La scoperta del gruppo italiano del San Raffaele sulle Ips (Induced pluripotent stem cells), condotta in collaborazione con Ifom, l’Istuto europeo di oncologia e l’università di Milano, è stata pubblicata su Cell death and differentiation, ed ha confermato i dubbi di quanti non ritenessero il metodo di Yamanaka, ideato nel 2007, completamente sicuro, dubbi alla base di un assenza di sperimentazione clinica.
La riprogrammazione della cellula avviene infatti attraverso l’inserimento di virus che modificano un gruppo di geni del Dna, tra i quali si trova anche un oncogene noto per la capacità di indurre i tumori. Tale operazione di ‘ringiovanimento’ dà il via ad una notevole riproduzione in cellule figlie, che dopo poco tempo iniziano a manifestari i segni dello ‘stress replicativo’, noto ai ricercatori come meccanismo tipico delle cellule cancerogene.
Anche se il metodo di Yamanaka presenta dei problemi, non rappresenta comunque un fallimento, bensì un passo importante nello studio delle cellule staminali, che andrà approfondito e reindirizzato nel modo migliore. Di questo è convinto anche Pier Giuseppe Pelicci, dell’Istituto europeo di oncologia, che sostiene che la scoperta del difetto aprirà la via alla ricerca di alternative: “la nostra può sembrare una cattiva notizia, ma non va presa come tale. Ora che abbiamo individuato il meccanismo che provoca il danno nel Dna di queste cellule, possiamo partire alla ricerca di una via alternativa, finalmente sicura”.
Questo poichè i danni del Dna sono ritenuti prevenibili o cancellabili, infatti non è necessario indurre nelle cellule ringiovanite lo stress moltiplicativo, alla base dei rischi di ottenere cellule staminali, come ha spiegato Pelicci: “invece di usare dei geni, che restano attivi in permanenza, possiamo cercare di riprogrammare le nostre cellule con dei farmaci. Cercheremo di trovare delle sostanze chimiche che agiscono sui geni attivandoli, ma il cui effetto sia temporaneo, direi meno ‘spinto'”.

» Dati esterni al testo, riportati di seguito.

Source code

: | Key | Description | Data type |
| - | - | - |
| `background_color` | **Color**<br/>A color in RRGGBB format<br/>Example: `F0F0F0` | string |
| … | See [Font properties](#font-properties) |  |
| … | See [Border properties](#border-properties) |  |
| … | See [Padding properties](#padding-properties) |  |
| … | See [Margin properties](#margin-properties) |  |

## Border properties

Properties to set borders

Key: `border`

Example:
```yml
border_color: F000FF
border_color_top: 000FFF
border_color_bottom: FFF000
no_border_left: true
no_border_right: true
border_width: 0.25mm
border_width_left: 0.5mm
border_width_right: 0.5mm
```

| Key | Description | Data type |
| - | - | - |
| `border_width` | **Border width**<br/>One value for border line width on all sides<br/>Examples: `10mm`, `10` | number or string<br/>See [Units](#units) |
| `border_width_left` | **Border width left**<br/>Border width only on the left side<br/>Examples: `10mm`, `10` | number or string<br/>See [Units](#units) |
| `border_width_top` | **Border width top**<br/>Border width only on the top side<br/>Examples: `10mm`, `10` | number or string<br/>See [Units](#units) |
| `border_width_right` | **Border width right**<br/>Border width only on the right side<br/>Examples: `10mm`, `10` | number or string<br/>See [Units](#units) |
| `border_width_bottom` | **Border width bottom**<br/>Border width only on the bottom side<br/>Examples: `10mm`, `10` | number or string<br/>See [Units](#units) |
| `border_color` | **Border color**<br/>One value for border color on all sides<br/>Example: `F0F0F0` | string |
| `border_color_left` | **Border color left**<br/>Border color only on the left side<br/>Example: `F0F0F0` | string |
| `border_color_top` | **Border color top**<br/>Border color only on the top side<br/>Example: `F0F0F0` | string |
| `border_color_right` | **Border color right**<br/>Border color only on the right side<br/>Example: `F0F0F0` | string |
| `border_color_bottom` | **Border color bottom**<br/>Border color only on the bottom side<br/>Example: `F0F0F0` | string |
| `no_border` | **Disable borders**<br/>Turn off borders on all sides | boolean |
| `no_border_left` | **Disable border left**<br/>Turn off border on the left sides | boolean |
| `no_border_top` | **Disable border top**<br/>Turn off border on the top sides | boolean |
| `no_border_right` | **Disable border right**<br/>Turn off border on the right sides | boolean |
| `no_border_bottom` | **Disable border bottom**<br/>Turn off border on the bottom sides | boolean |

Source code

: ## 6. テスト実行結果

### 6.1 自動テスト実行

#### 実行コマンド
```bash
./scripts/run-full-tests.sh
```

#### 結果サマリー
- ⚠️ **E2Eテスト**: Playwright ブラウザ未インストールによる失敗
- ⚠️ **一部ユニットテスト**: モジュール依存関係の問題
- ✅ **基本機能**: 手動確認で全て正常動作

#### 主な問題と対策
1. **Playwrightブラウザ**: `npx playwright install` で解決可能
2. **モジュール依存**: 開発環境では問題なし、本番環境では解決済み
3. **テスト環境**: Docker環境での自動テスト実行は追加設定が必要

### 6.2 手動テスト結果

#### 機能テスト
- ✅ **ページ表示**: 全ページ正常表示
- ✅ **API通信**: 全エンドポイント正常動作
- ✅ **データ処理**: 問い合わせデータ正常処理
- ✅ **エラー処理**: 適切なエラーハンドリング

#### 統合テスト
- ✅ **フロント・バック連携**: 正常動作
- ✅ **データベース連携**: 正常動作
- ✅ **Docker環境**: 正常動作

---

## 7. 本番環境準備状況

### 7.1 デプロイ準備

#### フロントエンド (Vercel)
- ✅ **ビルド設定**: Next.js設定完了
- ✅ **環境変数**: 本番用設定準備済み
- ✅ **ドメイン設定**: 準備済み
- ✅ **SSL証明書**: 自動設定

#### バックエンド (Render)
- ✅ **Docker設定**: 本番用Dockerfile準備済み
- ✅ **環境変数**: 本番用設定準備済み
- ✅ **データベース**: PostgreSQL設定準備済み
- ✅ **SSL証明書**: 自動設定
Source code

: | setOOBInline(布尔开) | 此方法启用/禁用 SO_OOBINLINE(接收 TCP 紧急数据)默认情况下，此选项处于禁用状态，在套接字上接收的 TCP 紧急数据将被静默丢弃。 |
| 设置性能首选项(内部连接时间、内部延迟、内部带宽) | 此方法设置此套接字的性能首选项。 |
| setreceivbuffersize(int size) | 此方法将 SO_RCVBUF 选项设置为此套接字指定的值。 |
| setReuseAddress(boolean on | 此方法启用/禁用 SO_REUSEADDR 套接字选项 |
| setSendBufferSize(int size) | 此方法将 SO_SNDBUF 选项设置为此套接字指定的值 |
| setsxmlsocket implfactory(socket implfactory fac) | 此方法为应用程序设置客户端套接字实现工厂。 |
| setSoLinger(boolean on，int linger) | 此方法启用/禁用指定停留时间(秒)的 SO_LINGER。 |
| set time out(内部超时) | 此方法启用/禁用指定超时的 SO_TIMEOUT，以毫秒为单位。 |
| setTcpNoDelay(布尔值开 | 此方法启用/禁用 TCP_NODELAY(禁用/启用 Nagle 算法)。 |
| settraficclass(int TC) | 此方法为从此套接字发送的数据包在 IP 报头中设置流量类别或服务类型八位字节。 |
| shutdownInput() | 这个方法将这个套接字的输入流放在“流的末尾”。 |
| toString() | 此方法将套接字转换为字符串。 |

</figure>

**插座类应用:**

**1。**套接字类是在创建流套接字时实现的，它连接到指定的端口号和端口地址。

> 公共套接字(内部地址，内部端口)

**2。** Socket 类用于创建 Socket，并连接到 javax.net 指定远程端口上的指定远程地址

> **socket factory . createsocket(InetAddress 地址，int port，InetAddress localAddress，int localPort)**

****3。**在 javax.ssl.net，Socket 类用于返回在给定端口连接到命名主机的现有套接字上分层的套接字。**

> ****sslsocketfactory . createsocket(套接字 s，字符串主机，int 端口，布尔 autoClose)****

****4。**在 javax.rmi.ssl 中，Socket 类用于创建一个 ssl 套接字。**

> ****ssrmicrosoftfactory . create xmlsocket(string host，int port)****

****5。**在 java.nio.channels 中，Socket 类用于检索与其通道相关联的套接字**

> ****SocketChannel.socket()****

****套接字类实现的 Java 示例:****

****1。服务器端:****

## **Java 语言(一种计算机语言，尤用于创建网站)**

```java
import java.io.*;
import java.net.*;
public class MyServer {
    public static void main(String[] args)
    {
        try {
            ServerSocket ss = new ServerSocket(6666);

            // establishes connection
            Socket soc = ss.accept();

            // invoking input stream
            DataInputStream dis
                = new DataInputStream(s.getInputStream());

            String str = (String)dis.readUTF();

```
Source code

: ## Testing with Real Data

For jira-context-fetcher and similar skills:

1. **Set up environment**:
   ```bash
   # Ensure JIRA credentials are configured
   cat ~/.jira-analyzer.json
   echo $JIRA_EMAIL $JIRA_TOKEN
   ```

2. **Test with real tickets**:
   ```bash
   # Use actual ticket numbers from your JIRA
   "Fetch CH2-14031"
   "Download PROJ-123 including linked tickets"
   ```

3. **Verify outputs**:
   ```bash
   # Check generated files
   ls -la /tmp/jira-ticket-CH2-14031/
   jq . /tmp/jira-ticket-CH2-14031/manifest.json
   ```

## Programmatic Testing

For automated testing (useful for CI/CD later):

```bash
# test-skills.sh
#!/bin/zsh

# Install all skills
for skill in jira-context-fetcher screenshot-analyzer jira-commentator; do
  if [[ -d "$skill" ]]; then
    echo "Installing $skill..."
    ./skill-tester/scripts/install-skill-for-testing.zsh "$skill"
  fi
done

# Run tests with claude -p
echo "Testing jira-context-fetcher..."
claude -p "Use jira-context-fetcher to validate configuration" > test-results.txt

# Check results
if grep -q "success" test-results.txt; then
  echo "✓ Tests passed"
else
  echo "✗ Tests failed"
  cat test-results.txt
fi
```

Pelicci ha poi osservato che “servono tempo e pazienza, e mi rendo conto quanto importante sarebbe per alcuni malati accorciare le attese. Ma non possiamo proprio fare altrimenti: gli indizi che le staminali Ips non fossero del tutto sicure si accumulavano ormai da tempo. Noi siamo andati semplicemente a ispezionare da vicino il Dna di queste cellule, e i problemi sono saltati subito fuori. Ma lavoreremo per risolverli, di questo si può essere certi”.